My every heartbeat hangs onto how she’s about to finish that sentence, but all I get is her eyes searching mine. And then her face crumples.

“I’m sorry. I’m a terrible person.”

I have no clue what’s going on in her head, and my arms don’t wait for instructions.

They just pull her in. “You’re the furthest thing from a terrible person that I know.

You’re an awesome person. Probably the awesomest person that I know.

” Truth. That elicits a chuckle though, as if I’m humoring her.

“Seriously, Peyton. You’re kind. Selfless. Caring. You’re dedicated to your schoolwork. People love being around you.” Especially me.

Her head was on my chest, but somehow it snuck up to my neck, and I can feel her warm breath tickling my skin. This is the closest, and most alone, I’ve ever allowed us to get.

“You’re good. Really good.” I squeeze her shoulder.

“Thanks. You too.”

“Ha. Ha. I’m not looking for compliments.”

“I’m serious, Wendell.
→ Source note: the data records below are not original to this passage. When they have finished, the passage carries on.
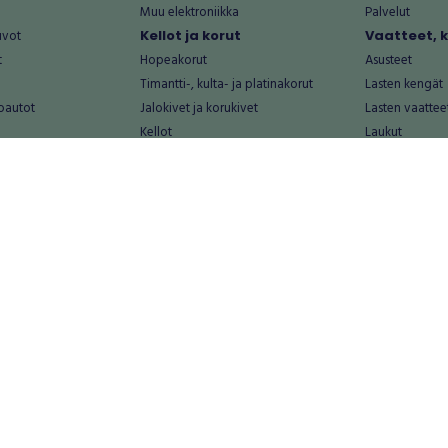
Muu elektroniikka
Palvelut
uvot
Kellot ja korut
Vaatteet, 
t
Hopeakorut
Asusteet
Timantti-, kulta- ja platinakorut
Lasten kengät
oautot
Jalokivet ja korukivet
Lasten vaattee
Kellot
Laukut
Muut kellot ja korut
Miesten kengä
Palvelut
Miesten vaatte
Koti ja asuminen
Naisten kengä
aat
Huonekalut ja säilytys
Naisten vaatte
vikkeet
Keittiötarvikkeet ja astiat
Nuorten kengä
Kodinkoneet ja tarvikkeet
Nuorten vaatt
 vanhat esineet
Kotitoimisto
Palvelut
Kylpyhuone ja sauna
Vapaa-aika
alut
Lasten tarvikkeet ja lelut
Airsoft
Luonnonvaraiset tuotteet
Askartelu ja kä
alut
Piha ja puutarha
Eläintarvikkeet
Sisustaminen ja design
Kirjat ja lehdet
tontit
Muu koti ja asuminen
Leffat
You’re….you.”

The self-conscious chuckle that gurgles out of me has me cringing. “Thanks, so about you—”

“That came out wrong. I just mean that there’s only one you.”

My arm still hangs around her shoulder and I pray to God that she can’t hear the thumping of my heartbeat or feel the heat swelling inside of me. Her words mean too much to me.

“The world is a better place for having you in it.”

She can’t possibly know what she’s saying to me. How she’s assuaging years of guilt. Mountainous piles of guilt.

“Wendell, I hope it’s okay to say this, but” —her eyes that inspire the ocean’s blueness lock me into place— “I love you so much.”

Rushing waves thrash through my mind. My legs struggle to find purchase on the ground solidly below my feet.

What the—

“As a friend. I really love you.”

Eye of the storm? I see you.

I clear my throat. “Ya. Me too.” Before I give her a soft kiss on the temple, I send her a smirk and speak words I’ve never before nor since uttered to any girl. “I love you too.”

Her eyes widen for a fraction of a hair of a second, assumedly because I don’t tack on, as a friend. Then, for the most bizarre and terrifying moment of my life, with her head titled up, I think she might be inviting me in for more than that chaste temple kiss.

As much as my body aches for more with her, I could never betray my friend.

“And that’s why I’m so happy for you and Mike.”

“Right. Mike.”

I know there was a pause between those two words, but it seems symbolic. “You picked the right guy, Peyton.”

She gives me a weird look that makes me fear I said too much, but then her expression changes. “Thanks for being my friend, Wendell.”

And like I’m condemning myself to the state rather than welcoming it, I say, “Always.”